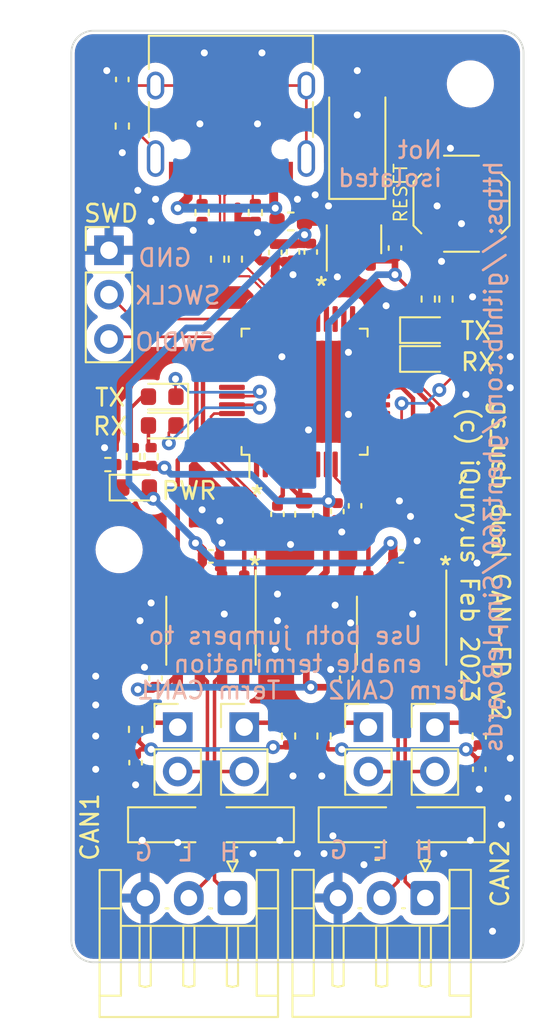
<source format=kicad_pcb>
(kicad_pcb (version 20221018) (generator pcbnew)

  (general
    (thickness 1.6)
  )

  (paper "A4")
  (layers
    (0 "F.Cu" signal)
    (31 "B.Cu" signal)
    (32 "B.Adhes" user "B.Adhesive")
    (33 "F.Adhes" user "F.Adhesive")
    (34 "B.Paste" user)
    (35 "F.Paste" user)
    (36 "B.SilkS" user "B.Silkscreen")
    (37 "F.SilkS" user "F.Silkscreen")
    (38 "B.Mask" user)
    (39 "F.Mask" user)
    (40 "Dwgs.User" user "User.Drawings")
    (41 "Cmts.User" user "User.Comments")
    (42 "Eco1.User" user "User.Eco1")
    (43 "Eco2.User" user "User.Eco2")
    (44 "Edge.Cuts" user)
    (45 "Margin" user)
    (46 "B.CrtYd" user "B.Courtyard")
    (47 "F.CrtYd" user "F.Courtyard")
    (48 "B.Fab" user)
    (49 "F.Fab" user)
    (50 "User.1" user)
    (51 "User.2" user)
    (52 "User.3" user)
    (53 "User.4" user)
    (54 "User.5" user)
    (55 "User.6" user)
    (56 "User.7" user)
    (57 "User.8" user)
    (58 "User.9" user)
  )

  (setup
    (stackup
      (layer "F.SilkS" (type "Top Silk Screen"))
      (layer "F.Paste" (type "Top Solder Paste"))
      (layer "F.Mask" (type "Top Solder Mask") (thickness 0.01))
      (layer "F.Cu" (type "copper") (thickness 0.035))
      (layer "dielectric 1" (type "core") (thickness 1.51) (material "FR4") (epsilon_r 4.5) (loss_tangent 0.02))
      (layer "B.Cu" (type "copper") (thickness 0.035))
      (layer "B.Mask" (type "Bottom Solder Mask") (thickness 0.01))
      (layer "B.Paste" (type "Bottom Solder Paste"))
      (layer "B.SilkS" (type "Bottom Silk Screen"))
      (copper_finish "HAL lead-free")
      (dielectric_constraints no)
    )
    (pad_to_mask_clearance 0)
    (aux_axis_origin 52.289974 116.74)
    (pcbplotparams
      (layerselection 0x00010fc_ffffffff)
      (plot_on_all_layers_selection 0x0000000_00000000)
      (disableapertmacros false)
      (usegerberextensions true)
      (usegerberattributes false)
      (usegerberadvancedattributes false)
      (creategerberjobfile false)
      (dashed_line_dash_ratio 12.000000)
      (dashed_line_gap_ratio 3.000000)
      (svgprecision 4)
      (plotframeref false)
      (viasonmask false)
      (mode 1)
      (useauxorigin true)
      (hpglpennumber 1)
      (hpglpenspeed 20)
      (hpglpendiameter 15.000000)
      (dxfpolygonmode true)
      (dxfimperialunits true)
      (dxfusepcbnewfont true)
      (psnegative false)
      (psa4output false)
      (plotreference true)
      (plotvalue false)
      (plotinvisibletext false)
      (sketchpadsonfab false)
      (subtractmaskfromsilk true)
      (outputformat 1)
      (mirror false)
      (drillshape 0)
      (scaleselection 1)
      (outputdirectory "Gerber/")
    )
  )

  (net 0 "")
  (net 1 "Net-(J1-SHIELD)")
  (net 2 "GND")
  (net 3 "Net-(C2-Pad1)")
  (net 4 "/5V")
  (net 5 "Net-(C7-Pad1)")
  (net 6 "/3.3V")
  (net 7 "Net-(D4-A)")
  (net 8 "Net-(D5-A)")
  (net 9 "Net-(D8-K)")
  (net 10 "Net-(J1-CC1)")
  (net 11 "/D+")
  (net 12 "/D-")
  (net 13 "/CAN1_TX_LED")
  (net 14 "Net-(J1-CC2)")
  (net 15 "Net-(D6-A)")
  (net 16 "/USB_DP")
  (net 17 "/USB_DN")
  (net 18 "/CAN2_TX_LED")
  (net 19 "Net-(D7-A)")
  (net 20 "/CAN1_RX_LED")
  (net 21 "/CAN2_RX_LED")
  (net 22 "unconnected-(J1-SBU1-PadA8)")
  (net 23 "unconnected-(J1-SBU2-PadB8)")
  (net 24 "/SDWIO")
  (net 25 "/CAN2_RX")
  (net 26 "/CAN2_TX")
  (net 27 "/CAN1_RX")
  (net 28 "/CAN1_TX")
  (net 29 "Net-(JP1-A)")
  (net 30 "Net-(JP2-A)")
  (net 31 "Net-(JP3-A)")
  (net 32 "Net-(JP4-A)")
  (net 33 "/SWCLK")
  (net 34 "unconnected-(U1-PC13-Pad1)")
  (net 35 "unconnected-(U1-PC14-Pad2)")
  (net 36 "unconnected-(U1-PC15-Pad3)")
  (net 37 "unconnected-(U1-PF0-Pad8)")
  (net 38 "unconnected-(U1-PF1-Pad9)")
  (net 39 "/~{RESET}")
  (net 40 "unconnected-(U1-PA0-Pad11)")
  (net 41 "unconnected-(U1-PA1-Pad12)")
  (net 42 "unconnected-(U1-PA2-Pad13)")
  (net 43 "unconnected-(U1-PA3-Pad14)")
  (net 44 "/CAN1_SBY")
  (net 45 "unconnected-(U1-PA7-Pad18)")
  (net 46 "unconnected-(U1-PB2-Pad21)")
  (net 47 "unconnected-(U1-PB13-Pad25)")
  (net 48 "unconnected-(U1-PB14-Pad26)")
  (net 49 "unconnected-(U1-PB15-Pad27)")
  (net 50 "unconnected-(U1-PA8-Pad28)")
  (net 51 "unconnected-(U1-PA9{slash}UCPD1_DBCC1-Pad29)")
  (net 52 "unconnected-(U1-PC6-Pad30)")
  (net 53 "unconnected-(U1-PC7-Pad31)")
  (net 54 "unconnected-(U1-PA10{slash}UCPD1_DBCC2-Pad32)")
  (net 55 "unconnected-(U1-PA15-Pad37)")
  (net 56 "unconnected-(U1-PD2-Pad40)")
  (net 57 "unconnected-(U1-PD3-Pad41)")
  (net 58 "unconnected-(U1-PB3-Pad42)")
  (net 59 "/CAN2_SBY")
  (net 60 "unconnected-(U1-PB7-Pad46)")
  (net 61 "unconnected-(U1-PB8-Pad47)")
  (net 62 "unconnected-(U1-PB9-Pad48)")
  (net 63 "unconnected-(U1-PA6-Pad17)")
  (net 64 "unconnected-(U1-PA5-Pad16)")
  (net 65 "unconnected-(U1-PA4-Pad15)")
  (net 66 "Net-(F1-Pad2)")
  (net 67 "/CAN2_P")
  (net 68 "/CAN2_N")
  (net 69 "/CAN1_P")
  (net 70 "/CAN1_N")

  (footprint "Resistor_SMD:R_0402_1005Metric" (layer "F.Cu") (at 59.563 73.916 90))

  (footprint "LED_SMD:LED_0603_1608Metric" (layer "F.Cu") (at 57.277 86.106 180))

  (footprint "Connector_PinHeader_2.54mm:PinHeader_1x02_P2.54mm_Vertical" (layer "F.Cu") (at 69.088 103.378))

  (footprint "Fuse:Fuse_0603_1608Metric" (layer "F.Cu") (at 64.643 74.422 180))

  (footprint "Diode_SMD:D_SOD-123F" (layer "F.Cu") (at 73.533 108.966 180))

  (footprint "Capacitor_SMD:C_0402_1005Metric" (layer "F.Cu") (at 55.753 105.41 -90))

  (footprint "Resistor_SMD:R_0402_1005Metric" (layer "F.Cu") (at 60.452 76.581 -90))

  (footprint "Resistor_SMD:R_0402_1005Metric" (layer "F.Cu") (at 54.162939 88.342353))

  (footprint "Capacitor_SMD:C_0402_1005Metric" (layer "F.Cu") (at 67.31 91.031 90))

  (footprint "Capacitor_SMD:C_0402_1005Metric" (layer "F.Cu") (at 63.881 91.186 90))

  (footprint "Diode_SMD:D_MELF" (layer "F.Cu") (at 68.453 69.723 90))

  (footprint "MountingHole:MountingHole_2.2mm_M2" (layer "F.Cu") (at 74.93 66.548))

  (footprint "MountingHole:MountingHole_2.2mm_M2" (layer "F.Cu") (at 54.808551 93.214373))

  (footprint "LED_SMD:LED_0603_1608Metric" (layer "F.Cu") (at 57.277 84.455 180))

  (footprint "Connector_PinHeader_2.54mm:PinHeader_1x02_P2.54mm_Vertical" (layer "F.Cu") (at 58.166 103.378))

  (footprint "Diode_SMD:D_SOD-123F" (layer "F.Cu") (at 62.611 108.966 180))

  (footprint "Resistor_SMD:R_0402_1005Metric" (layer "F.Cu") (at 55.753 103.505 -90))

  (footprint "Resistor_SMD:R_0402_1005Metric" (layer "F.Cu") (at 72.517 78.865 -90))

  (footprint "Resistor_SMD:R_0402_1005Metric" (layer "F.Cu") (at 64.516 103.886 -90))

  (footprint "Capacitor_SMD:C_0402_1005Metric" (layer "F.Cu") (at 70.612 75.946 90))

  (footprint "Capacitor_SMD:C_0402_1005Metric" (layer "F.Cu") (at 54.991 66.294 90))

  (footprint "LED_SMD:LED_0603_1608Metric" (layer "F.Cu") (at 72.39 80.645))

  (footprint "Capacitor_SMD:C_0402_1005Metric" (layer "F.Cu") (at 75.438 105.791 -90))

  (footprint "LED_SMD:LED_0603_1608Metric" (layer "F.Cu") (at 55.753 89.662))

  (footprint "Resistor_SMD:R_0402_1005Metric" (layer "F.Cu") (at 62.611 73.914 90))

  (footprint "Capacitor_SMD:C_0402_1005Metric" (layer "F.Cu") (at 64.77 76.172 90))

  (footprint "Capacitor_SMD:C_0402_1005Metric" (layer "F.Cu") (at 67.818 100.571 -90))

  (footprint "Connector_PinHeader_2.54mm:PinHeader_1x02_P2.54mm_Vertical" (layer "F.Cu") (at 61.976 103.378))

  (footprint "Resistor_SMD:R_0402_1005Metric" (layer "F.Cu") (at 66.548 103.886 -90))

  (footprint "Connector_PinHeader_2.54mm:PinHeader_1x02_P2.54mm_Vertical" (layer "F.Cu") (at 72.898 103.378))

  (footprint "Capacitor_SMD:C_0402_1005Metric" (layer "F.Cu") (at 58.674 110.617))

  (footprint "Capacitor_SMD:C_0402_1005Metric" (layer "F.Cu") (at 61.468 110.617))

  (footprint "Capacitor_SMD:C_0402_1005Metric" (layer "F.Cu") (at 69.596 110.617))

  (footprint "Capacitor_SMD:C_0402_1005Metric" (layer "F.Cu") (at 65.786 76.172 90))

  (footprint "Capacitor_SMD:C_0402_1005Metric" (layer "F.Cu") (at 56.896 100.584 -90))

  (footprint "Resistor_SMD:R_0402_1005Metric" (layer "F.Cu") (at 75.438 103.886 -90))

  (footprint "Diode_SMD:D_SOD-123F" (layer "F.Cu") (at 57.531 108.966))

  (footprint "Package_SO:SOIC-8_3.9x4.9mm_P1.27mm" (layer "F.Cu") (at 60.071 97.855 -90))

  (footprint "Resistor_SMD:R_0402_1005Metric" (layer "F.Cu") (at 55.626 87.884 90))

  (footprint "Package_QFP:LQFP-48_7x7mm_P0.5mm" (layer "F.Cu") (at 65.433 84.1725 90))

  (footprint "Connector_JST:JST_EH_S3B-EH_1x03_P2.50mm_Horizontal" (layer "F.Cu") (at 61.301 113.1645 180))

  (footprint "Button_Switch_SMD:SW_SPST_TL3342" (layer "F.Cu") (at 74.422 73.406 90))

  (footprint "Capacitor_SMD:C_0603_1608Metric" (layer "F.Cu") (at 65.405 91.186 90))

  (footprint "LED_SMD:LED_0603_1608Metric" (layer "F.Cu") (at 72.39 82.296))

  (footprint "Diode_SMD:D_SOD-123F" (layer "F.Cu") (at 68.453 108.966))

  (footprint "Resistor_SMD:R_0402_1005Metric" (layer "F.Cu") (at 73.533 78.867 -90))

  (footprint "Capacitor_SMD:C_0402_1005Metric" (layer "F.Cu") (at 72.39 110.617))

  (footprint "Resistor_SMD:R_0402_1005Metric" (layer "F.Cu")
    (tstamp d5234324-d51a-4dc0-8640-ca5a917b7cb9)
    (at 56.642 87.884 90)
    (descr "Resistor SMD 0402 (1005 Metric), square (rectangular) end terminal, IPC_73
... [430459 chars truncated]
</source>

·····

WHAT YOU HAVE TO DO. Your answer should be one number: the count of lines in the records above that contain "slash".

WRITTEN ANSWER. 2